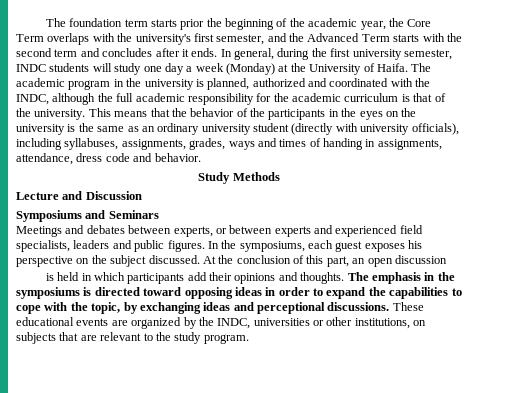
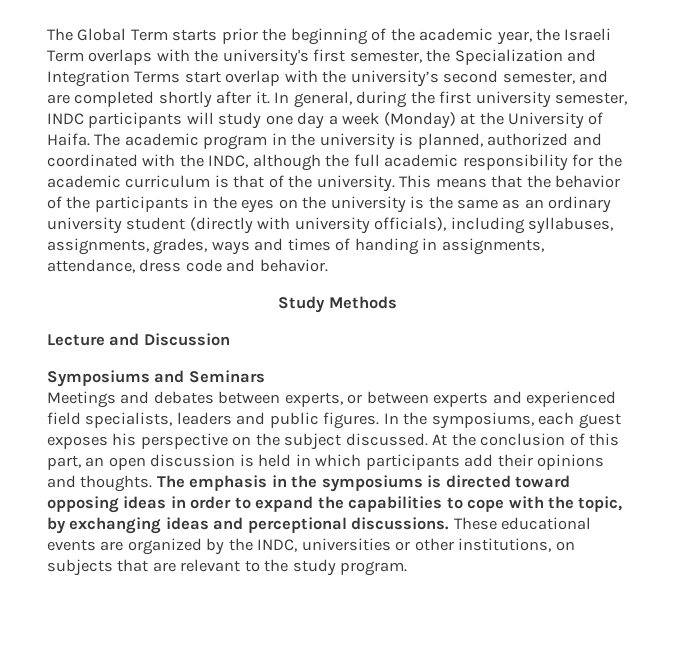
[45,18,148,27] The foundation term -> [47,28,168,41] The Global Term
[407,19,432,27] Core -> [564,28,612,41] Israeli
[267,33,462,42] [16,48,218,57] and the Advanced Term starts with the second term and concludes after it ends. -> [426,49,597,65] [47,70,609,87] [47,91,270,108] the Specialization and Integration Terms start overlap with the university’s second semester, and are completed shortly after it.
[49,63,90,72] students -> [88,112,183,128] participants
(447, 259) // -> (236, 460) none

..........

Reproduce every line of the listing above in which the string "Term" appears.

[45,18,148,27] The foundation term -> [47,28,168,41] The Global Term
[267,33,462,42] [16,48,218,57] and the Advanced Term starts with the second term and concludes after it ends. -> [426,49,597,65] [47,70,609,87] [47,91,270,108] the Specialization and Integration Terms start overlap with the university’s second semester, and are completed shortly after it.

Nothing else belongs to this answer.